When going to an Indiana Basketball game at Assembly Hall, the question is not whether you should go, rather it is if you can go. As I said earlier, Assembly Hall has a small capacity (by IU and Big Ten standards) with a devout base of season ticket holders. If you want to go to Assembly Hall, you better be willing to purchase tickets early or be willing to pay a fine penny. Although some tickets may not be cheap, I guarantee you they are worth it. Assembly Hall is a must for any basketball fan from any part of the country.
I understand that the Big Ten has basketball tradition rich schools like Michigan, Purdue, and Michigan State, and I would certainly pay them a visit if I were in their areas. However, there is no place in the Big Ten like Assembly Hall. You don't have to be a fan of Indiana Basketball to understand that either. The red and white stripes and banners on the wall can be found at no other place on earth than Assembly Hall in Bloomington, Indiana.
I give one point to Indiana University for keeping Assembly Hall well maintained all of these years. I know my opinion and a dollar will buy you a coke but I really hope that IU reconsiders their plan to tear down this arena that will never ever be replicated or duplicated again. IU has done a magnificent job maintaining and marketing this arena, now they need to preserve it.
I give one point to the fans of Assembly Hall. One of the greatest things about going to arenas with elite basketball teams is the noise from their fans. Having grown up on the border of Indiana, Kentucky, Louisville, and Purdue fan base territories, I value facilities that are the best of the best in college basketball.
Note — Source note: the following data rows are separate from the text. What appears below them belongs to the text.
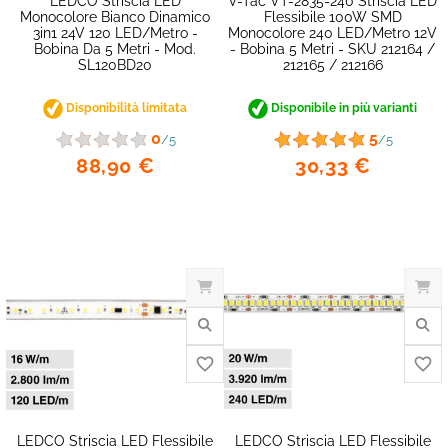
LEDCO Striscia LED
V-Tac VT-2835-240 Striscia LED
Monocolore Bianco Dinamico
Flessibile 100W SMD
3in1 24V 120 LED/metro -
Monocolore 240 LED/metro 12V
Bobina Da 5 Metri - Mod.
- Bobina 5 Metri - SKU 212164 /
SL120BD20
212165 / 212166
Disponibilità limitata
Disponibile in più varianti
0
5
/5
/5
88,90 €
30,33 €
favorite_border
LEDCO Striscia LED Flessibile
LEDCO Striscia LED Flessibile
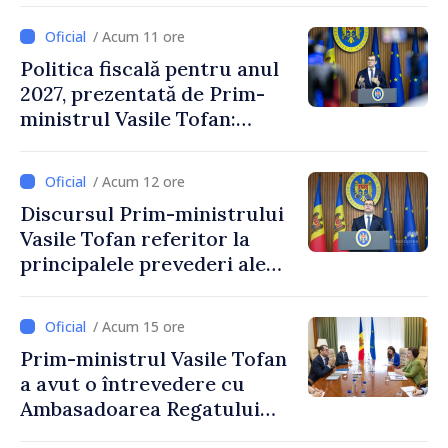
/ Acum 11 ore
Politica fiscală pentru anul
2027, prezentată de Prim-
ministrul Vasile Tofan:
Reducerea poverii pe muncă,
stimularea investițiilor și o
/ Acum 12 ore
taxare mai echitabilă
Discursul Prim-ministrului
Vasile Tofan referitor la
principalele prevederi ale
politicii fiscale pentru anul
2027
/ Acum 15 ore
Prim-ministrul Vasile Tofan
a avut o întrevedere cu
Ambasadoarea Regatului
Unit al Marii Britanii și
With the crimson crazies making noise that has nowhere to go but onto the court, I certainly felt the magic of the game of basketball at Assembly Hall.
One extra point for the 5 National Championship banners that hang at Assembly Hall, adding to the mystique. The pep band is also outstanding.
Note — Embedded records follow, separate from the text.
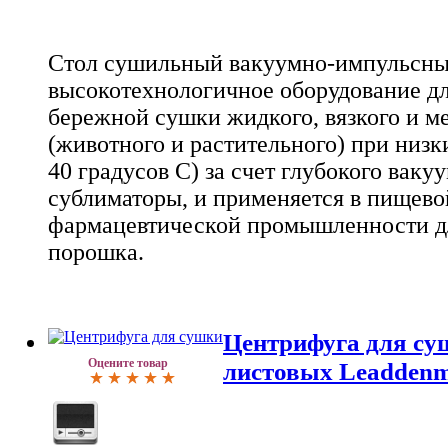
Стол сушильный вакуумно-импульсны
высокотехнологичное оборудование дл
бережной сушки жидкого, вязкого и м
(животного и растительного) при низк
40 градусов C) за счет глубокого ваку
сублиматоры, и применяется в пищево
фармацевтической промышленности дл
порошка.
Центрифуга для су
Оцените товар
листовых Leadden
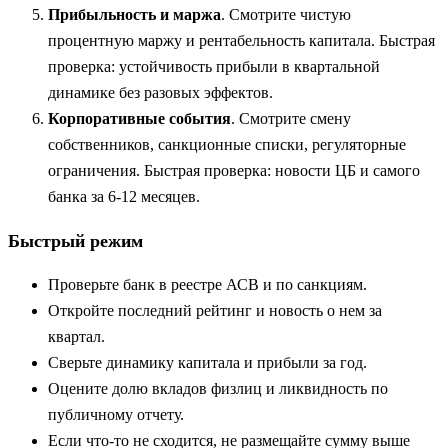
Прибыльность и маржа
. Смотрите чистую
процентную маржу и рентабельность капитала. Быстрая
проверка: устойчивость прибыли в квартальной
динамике без разовых эффектов.
Корпоративные события
. Смотрите смену
собственников, санкционные списки, регуляторные
ограничения. Быстрая проверка: новости ЦБ и самого
банка за 6-12 месяцев.
Быстрый режим
Проверьте банк в реестре АСВ и по санкциям.
Откройте последний рейтинг и новость о нем за
квартал.
Сверьте динамику капитала и прибыли за год.
Оцените долю вкладов физлиц и ликвидность по
публичному отчету.
Если что-то не сходится, не размещайте сумму выше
When Assembly Hall opened on the campus of Indiana University in 1971, there were two National Championship banners hanging from the rafters. Since that time, 3 more have been added during the Bob Knight era. The mere presence of 5 National Championship banners makes Assembly Hall a must see for college basketball travelers.
When you come to Assembly Hall, you see what college basketball is all about. IU gives over 6,000 tickets to the students. To say that the students and fans support IU basketball is an understatement. Assembly Hall has been sold out for years. There is a waiting list to buy season tickets.